Sajana Rana (born 13 June 1987) is a Nepalese women's international footballer.

==Club career==
In 2013 Rana won the most valuable player award at the 15th edition of the women's Ncell Cup. As a prize she was gifted one Yamaha scooter. In 2015 it was announced that Rana would be moving to Maldives to play futsal for New Radiant. In doing so Rana becomes the first ever Nepali women's player abroad. In the second game for her new club, Rana scored twice to book her team's place in the regional tournaments quarter final.

==International career==
Rana made her debut for Nepal in the 2010 SAFF Women's Championship. In a friendly match against Kuwait Rana scored in the very first minute in what ended up being a historic 8–0 victory for Nepal.

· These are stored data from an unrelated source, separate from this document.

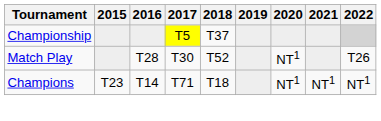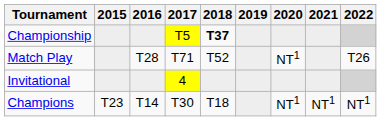Championship | 2018: normal -> bold
Match Play | 2017: T30 -> T71
+ row: Invitational | 4
Champions | 2017: T71 -> T30
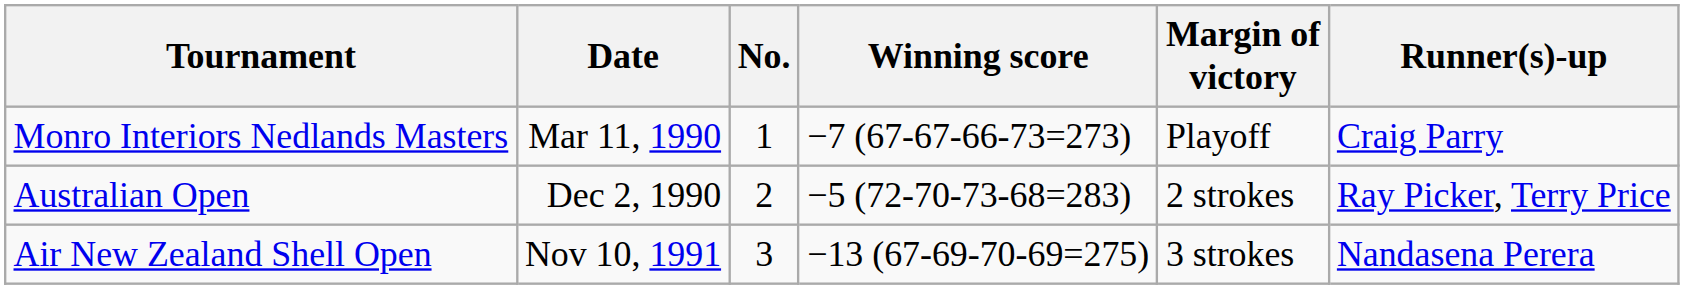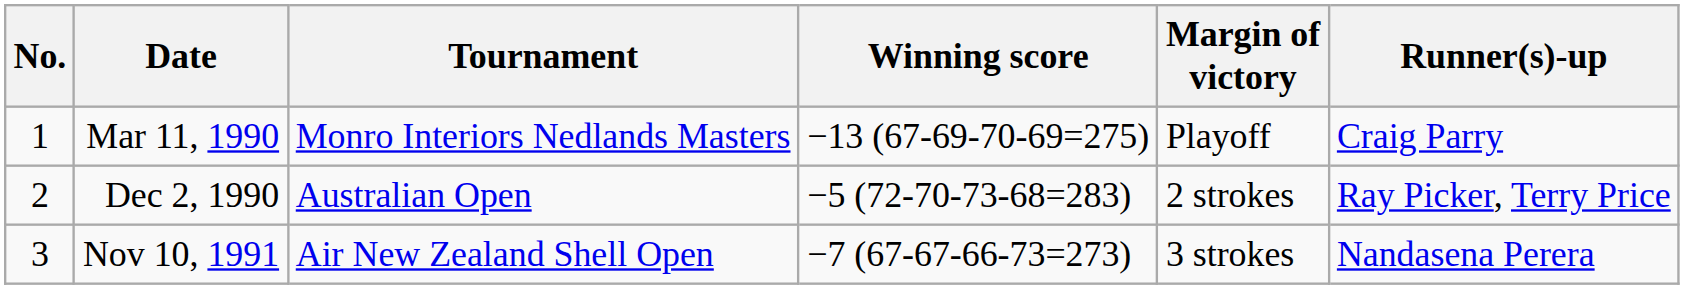columns swapped: No. <-> Tournament
Mar 11, 1990 | Winning score: −7 (67-67-66-73=273) -> −13 (67-69-70-69=275)
Nov 10, 1991 | Winning score: −13 (67-69-70-69=275) -> −7 (67-67-66-73=273)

Rana came into the 2012 SAFF Women's Championship caring a significant knee injury sustained in 14th edition of the women's Ncell Cup, yet she still managed to score three goals during the tournament, in an 8–0 win over Pakistan and scored twice in a 7–1 win over Afghanistan.

Coming into the 2014 SAFF Women's Championship, Nepal was missing Jamuna Gurung and it was Rana's job to support star striker Anu Lama. Rana herself scored two goals in another 8–0 victory over Bhutan, as well as the second goal in the form of a penalty kick in a 2–0 win over Pakistan. In the semi-finals against Bangladesh Rana scored yet another spot-kick in the last group match. The tournament would end bitterly for Nepal as they once again lost to India in the final by a 6-0 scoreline.